Negócios

Novo sistema de satélite da Europa irá melhorar o seu telefone

A mais recente bênção para os serviços de navegação: uma nova frota de satélites está agora disponível para uso público.

  • Segunda-feira, 26 de dezembro de 2016
  • Por Lucas Laursen
  • Tradução por Elisa Matte (OPINNO)

O Galileo, um sistema global de navegação por satélite que alcançará mais lugares e funcionará com mais precisão do que os serviços GPS atuais, está agora disponível para uso público gratuito. Quando estiver completo, esperado até 2020, o Galileo terá levado duas décadas e estimados US$ 10 bilhões para ser construído. Mas o sistema, criado pela União Européia, fará com que seu telefone funcione melhor e ofereça novas possibilidades para usuários corporativos e governamentais.

Com a inauguração do Galileo, anunciada este mês, os fornecedores de uma variedade de serviços e dispositivos, desde sistemas de navegação especializados até telefones celulares e fabricantes de automóveis, poderão adicionar seu sinal aos 70 satélites do GPS americano e do russo GLONASS. Pelo menos 17 empresas já estão preparadas para fazê-lo, entre eles os fabricantes de telefones Huawei e BQ.

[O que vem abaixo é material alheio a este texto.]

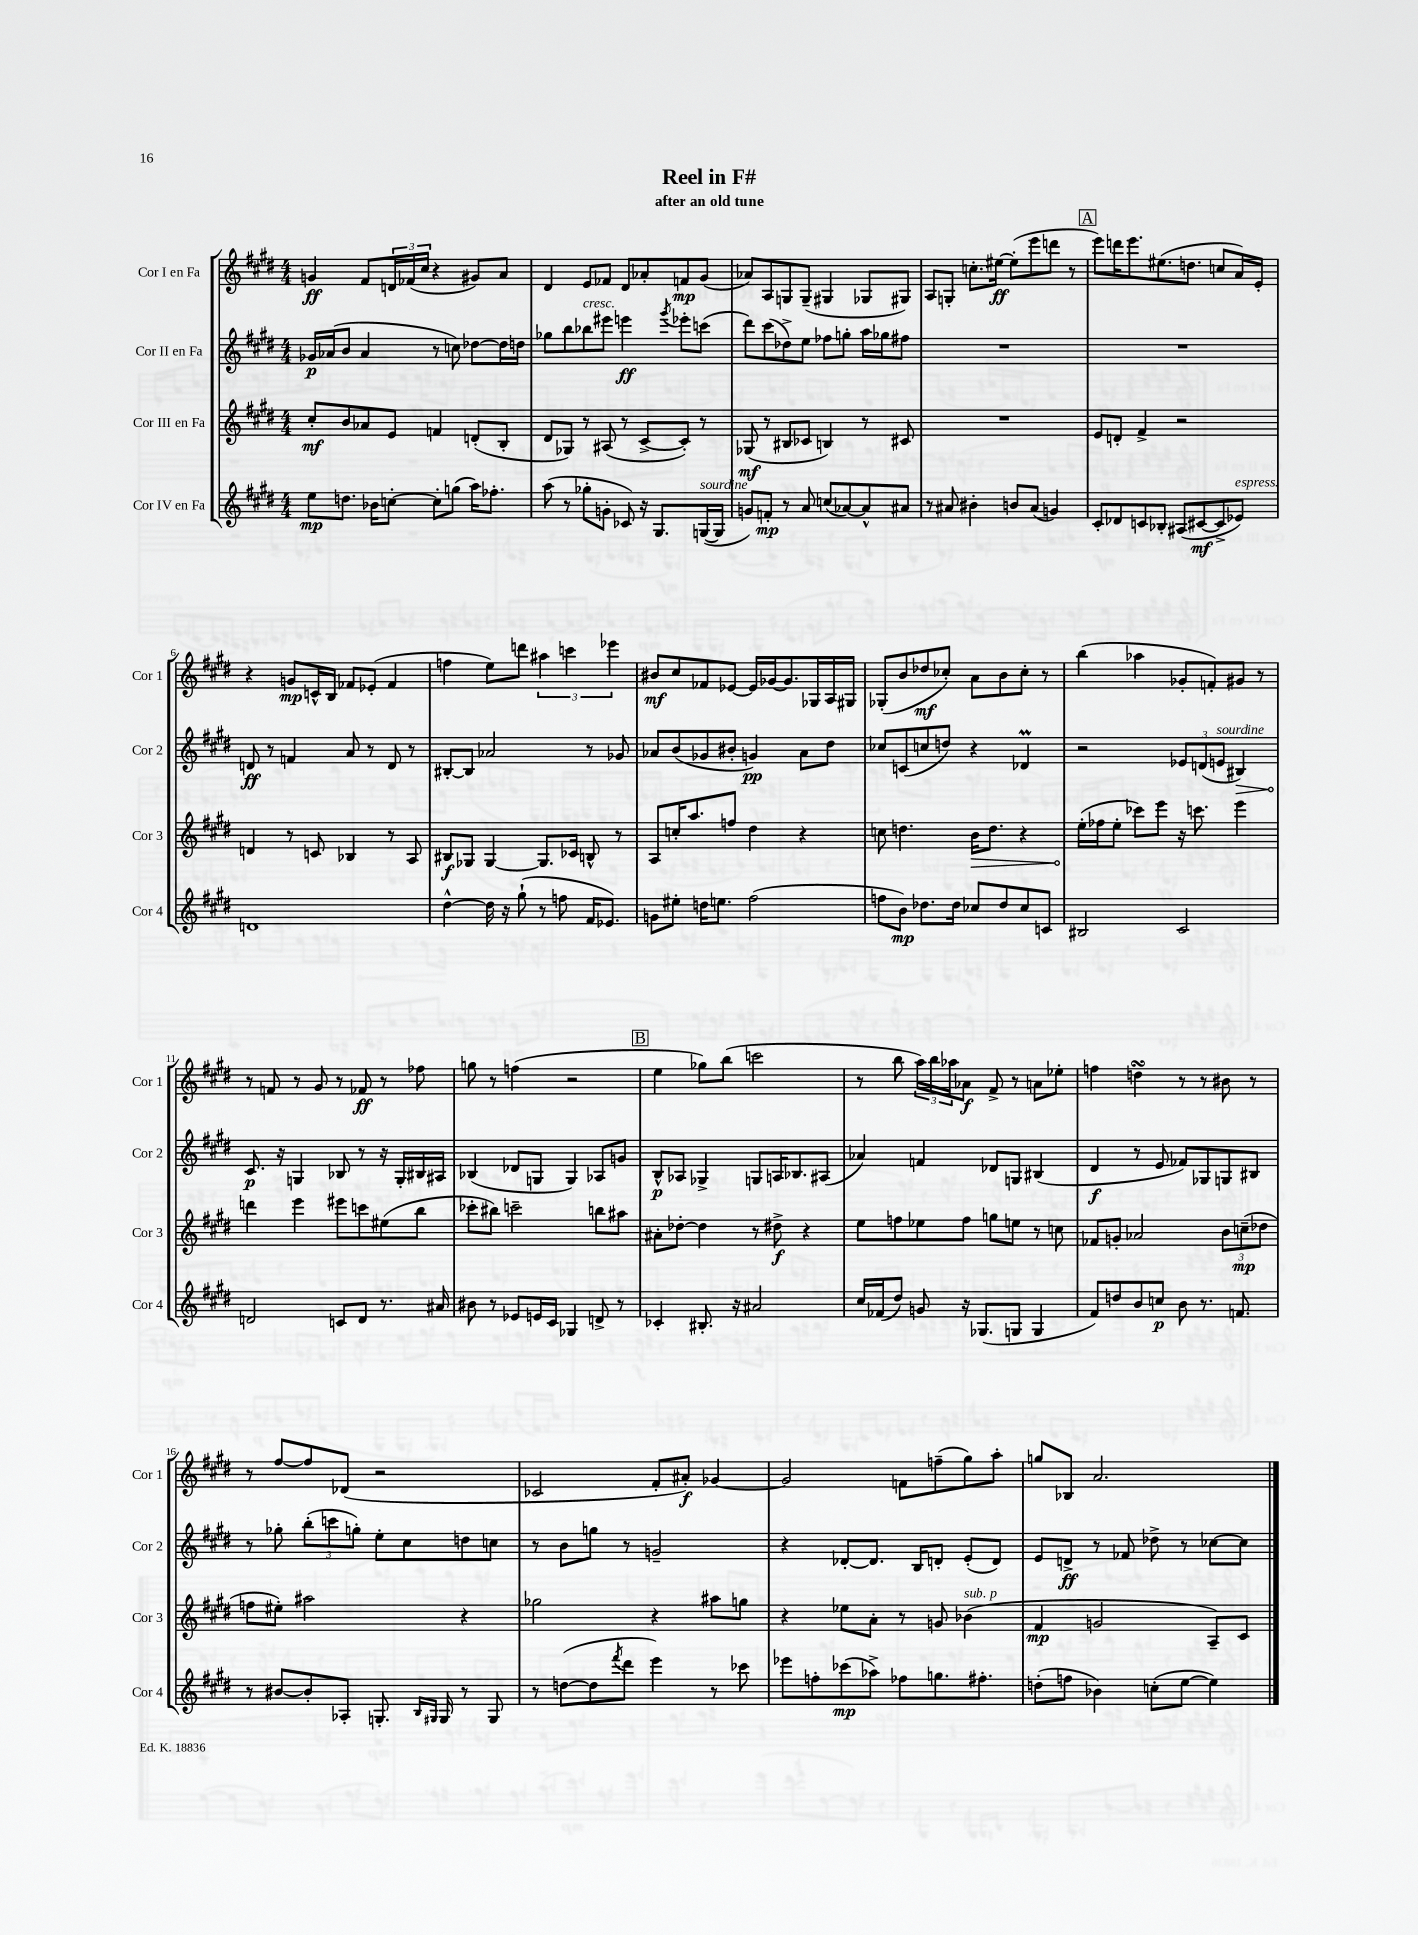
\header { title = "Reel in F#" subtitle = "after an old tune" }
<<
\new StaffGroup <<
\new Staff = "s0" \with { instrumentName = "Cor I en Fa" shortInstrumentName = "Cor 1" } {
    \clef treble \key e \major \numericTimeSignature \time 4/4
    g'4\ff fis'8 \tuplet 3/2 { d'16 fes'16( cis''16 } r4 gis'8) a'8 |
    dis'4 e'8 fes'8 dis'8 aes'8-. f'8\mp gis'8( |
    aes'8) a8 g8 g8--( gis4 ges8 gis8) |
    a8 g8-. c''8.-. eis''16~\ff eis''8-.( e'''8 d'''8 r8 |
    \mark \markup { \box "A" } e'''8) d'''16 e'''8. eis''8.( d''8. c''8 a'16) e'16-. |
    r4 g'8\mp c'16-^ b16 fes'8 ees'8-.( fes'4 |
    f''4 e''8) d'''8 \tuplet 3/2 { ais''4 c'''4 ees'''4 } |
    bis'8\mf cis''8 fes'8 ees'8~ ees'16 ges'16~ ges'8. ges16 a16 gis16 |
    ges8-.( b'8 des''8\mf ces''8-.) a'8 b'8 ces''8-. r8 |
    b''4( aes''4 ges'8-. f'8-.) gis'8 r8 |
    r8 f'8 r8 gis'8 r8 fes'8\ff r8 fes''8 |
    g''8 r8 f''4( r2 |
    \mark \markup { \box "B" } e''4 ges''8) b''8( c'''2 |
    r8 b''8 \tuplet 3/2 { a''16) b''16 aes''16 } aes'8\f fis'8-> r8 a'8 ees''8-. |
    f''4 d''4\turn r8 r8 bis'8 r8 |
    r8 fis''8~ fis''8 des'8( r2 |
    ces'2 fis'8-. ais'8-.\f) ges'4~ |
    ges'2 f'8 f''8--( gis''8) a''8-. |
    g''8 bes8 a'2. \bar "|." |
}
\new Staff = "s1" \with { instrumentName = "Cor II en Fa" shortInstrumentName = "Cor 2" } {
    \clef treble \key e \major \numericTimeSignature \time 4/4
    ges'16\p aes'16( b'8 aes'4 r8 c''8) des''8~ des''16 d''16 |
    ges''8 b''8 bes''8^\markup { \italic "cresc." } eis'''8 e'''4\ff \acciaccatura { gis'''8 } ees'''8-. c'''8( |
    dis'''8) cis'''8( des''8->) e''8 fes''8 g''8-. a''16 ges''16 fis''8 |
    R1 |
    \mark \markup { \box "A" } R1 |
    d'8\ff r8 f'4 a'8 r8 d'8 r8 |
    bis8~-. bis8 aes'2 r8 ges'8 |
    aes'8 b'8( ges'8 bis'8-. g'4\pp) aes'8 dis''8 |
    ces''8 c'8( c''8 d''8) r4 des'4\prall |
    r2 \tuplet 3/2 { ees'8 d'8( e'8^\markup { \italic "sourdine" } } \once \override Hairpin.circled-tip = ##t bis4\>) |
    cis'8.\p\! r16 g4 bes8 r8 r16 g16-. bis16 ais16 |
    bes4( des'8 g8 g4) aes8 g'8 |
    \mark \markup { \box "B" } b8-^\p aes8 ges4-> g8 a16 bes8. ais8( |
    aes'4) f'4 des'8 g8 bis4( |
    dis'4\f r8 e'8 fes'8) ges8 g8 bis8 |
    r8 ges''8-. \tuplet 3/2 { b''8-.( c'''8 g''8-.) } e''8-. cis''8 d''8 c''8 |
    r8 b'8 g''8 r8 g'2-- |
    r4 des'8~-. des'8. b16 d'8-. e'8-.( d'8) |
    e'8 d'8->\ff r8 fes'8 des''8-> r8 ces''8~ ces''8 \bar "|." |
}
\new Staff = "s2" \with { instrumentName = "Cor III en Fa" shortInstrumentName = "Cor 3" } {
    \clef treble \key e \major \numericTimeSignature \time 4/4
    cis''8-.\mf b'8 aes'8 e'8 f'4 d'8-.( b8-. |
    dis'8 ges8) r8 ais8( r8 cis'8~-> cis'8-.) r8 |
    ges8\mf( r8 bis8 ces'8 b4) r8 cis'8 |
    R1 |
    \mark \markup { \box "A" } e'8 d'8-. fis'4-> r2 |
    d'4 r8 c'8 bes4 r8 a8 |
    bis8\f ges8 ges4~ ges8. ces'16 b8-^ r8 |
    a8 c''16-. a''8. f''8 dis''4 r4 |
    c''8 d''4. \once \override Hairpin.circled-tip = ##t b'16\> d''8. r4 |
    e''16-.\!( fes''16 e''8-. ces'''8) e'''8 r16 c'''8. e'''4 |
    d'''4 e'''4 eis'''8 c'''8 eis''8( b''8 |
    ces'''8-. bis''8) c'''2-- b''8 ais''8 |
    \mark \markup { \box "B" } ais'8-. des''8~-. des''4 r8 dis''8->\f r4 |
    e''8 f''8 ees''8 f''8 g''8 e''8 r8 c''8 |
    fes'8 g'8-. aes'2 \tuplet 3/2 { b'8 c''8--\mp( des''8 } |
    f''8 eis''8-.) ais''2 r4 |
    ges''2 r4 ais''8 g''8 |
    r4 ees''8 a'8-. r8 g'8 bes'4^\markup { \italic "sub. p" }( |
    fis'4\mp g'2 a8--) cis'8 \bar "|." |
}
\new Staff = "s3" \with { instrumentName = "Cor IV en Fa" shortInstrumentName = "Cor 4" } {
    \clef treble \key e \major \numericTimeSignature \time 4/4
    e''8\mp d''8. bes'16 c''8~-. c''8-. g''8( a''16) fes''8.-. |
    a''8( r8 ges''8-. g'8-. ces'8) r16 gis8. g16~^\markup { \italic "sourdine" }( g16 |
    g'8) f'8-.\mp r8 a'8 c''8( aes'8~) aes'8-^ ais'8 |
    r8 ais'8 bis'4-. b'8 ais'8( g'4) |
    \mark \markup { \box "A" } cis'8-. des'8 c'8 bes8-. ais8( cis'8~\mf cis'8-> ees'8^\markup { \italic "espress." }) |
    d'1 |
    dis''4~-^ dis''16 r16 gis''8-!( r8 f''8 fis'16 ees'8.) |
    g'8 eis''8-. d''16 e''8. fis''2( |
    f''8 b'8\mp) des''8. des''16 ces''8 des''8 ces''8 c'8 |
    bis2 cis'2 |
    d'2 c'8 d'8 r8. ais'16 |
    bis'8 r8 ees'8 e'16 cis'16 ges4 d'8-> r8 |
    \mark \markup { \box "B" } ces'4-. bis8.-. r16 ais'2 |
    cis''16 fes'16( dis''8) g'8 r16 ges8.( g8 g4 |
    fis'8) d''8 b'8 c''8\p b'8 r8. f'8. |
    r8 bis'8~ bis'8-. aes8-. g8.-. \grace { b16 gis16 } gis16 r8 gis8 |
    r8 d''8~( d''8 \acciaccatura { fis'''8 } dis'''8 e'''4) r8 ces'''8 |
    ees'''8 f''8-. ces'''8\mp( aes''8->) fes''8 g''8. fis''8.-. |
    d''8-.( f''8 bes'4) c''8-.( e''8~ e''4) \bar "|." |
}
>>
>>
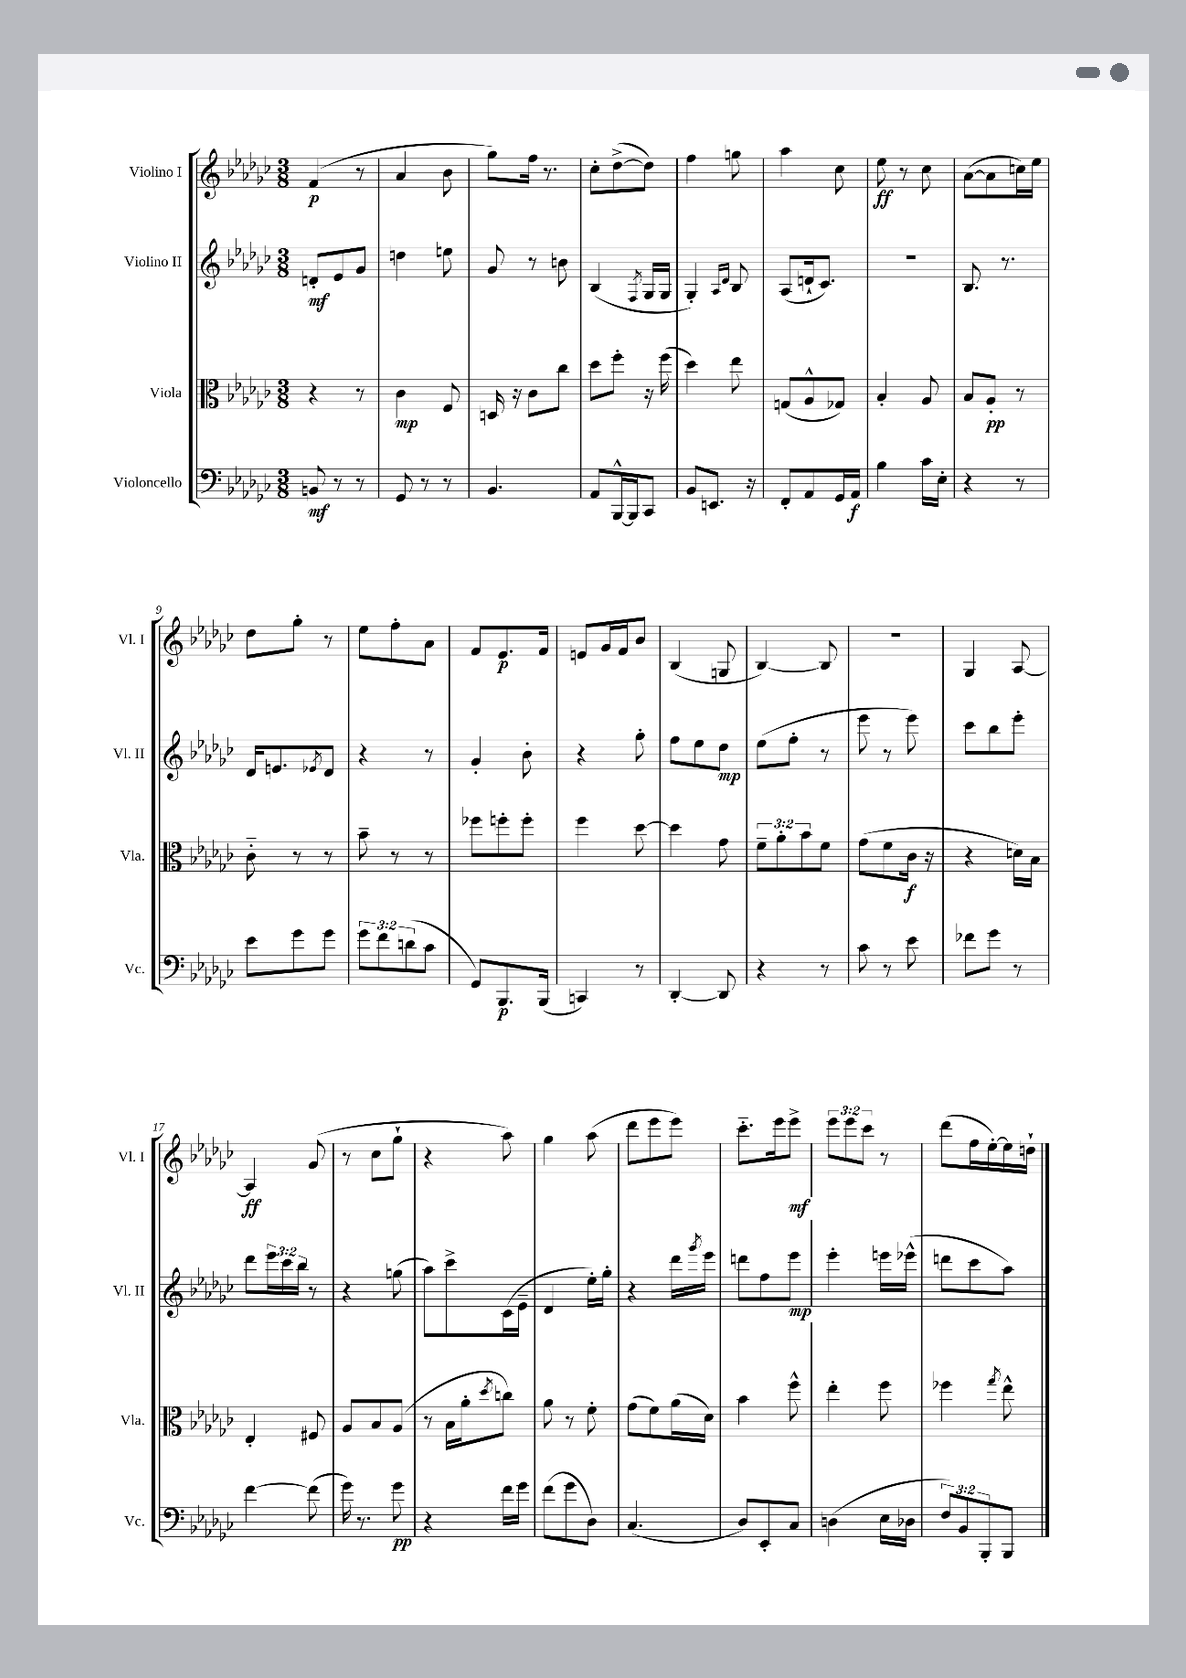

Quanto mais sinais de satélite estiverem disponíveis, mais seletivo poderá ser seu receptor. Se edifícios ou outros dispositivos interferirem com os sinais em uma direção, o receptor pode ser capaz de encontrar um sinal menos ruidoso de um satélite em outro lugar. Isto significa que os satélites Galileo tornarão mais fácil obter um sinal em locais cobertos por menos satélites, como o extremo norte da Europa, e fornecer melhores e mais rápidas informações de posicionamento em outros lugares, diz Richard Langley, especialista geoespacial da Universidade de New Brunswick no Canadá e membro de um grupo de trabalho focado em usos de pesquisa para os dados do Galileo. Apenas um satélite adicional "pode fazer uma enorme diferença" na precisão de posição, diz ele.

Quando seu telefone encontra sinais menos ruidosos, ele libera o processador do dispositivo para outras tarefas, explica Lukasz Bonenberg, da Universidade de Nottingham, no Reino Unido, que está ajudando a construir o Galileo. Isso permitirá que desenvolvedores, como aqueles que participaram de um hackathon do Galileo no mês passado, criem software que se concentre em usar dados de localização ao invés de ajudar a interpretá-lo, diz ele.

O Galileo também deve acelerar as operações de busca e salvamento. Hoje, pode levar horas para um sinal de socorro atingir satélites em órbita baixa suficientes para confirmar uma posição. Os satélites de navegação, que orbitam mais alto, são mais adequados para a tarefa, mas apenas os mais novos satélites GPS e GLONASS têm o hardware certo. Todos os satélites Galileo têm, e eles devem ser capazes de localizar sinais de socorro em 10 minutos. Um canal criptografado estará disponível para agências governamentais para serviços de emergência.

Hoje a constelação de Galileo consiste em 18 satélites. Outros seis, o suficiente para uma cobertura global total da Terra, serão lançados nos próximos três anos pelo operador do sistema, a Agência Espacial Europeia. (Haverá seis satélites de backup também, pois Galileo aprendeu a lição com as dificuldades enfrentadas pela GPS e pela GLONASS com satélites mudos).

Galileo é um de um número crescente de sistemas de navegação por satélite. A China está construindo o seu próprio, BeiDou, também programado para ser concluído em 2020. Outros países, incluindo Índia e Japão, têm crescentes sistemas de navegação regionais também.

Esses sistemas são interoperáveis e pesquisadores de todo o mundo estão desenvolvendo algoritmos eficientes para combinar sinais de múltiplas constelações. À medida que mais destes satélites estiverem online, as informações de localização ficarão ainda melhores.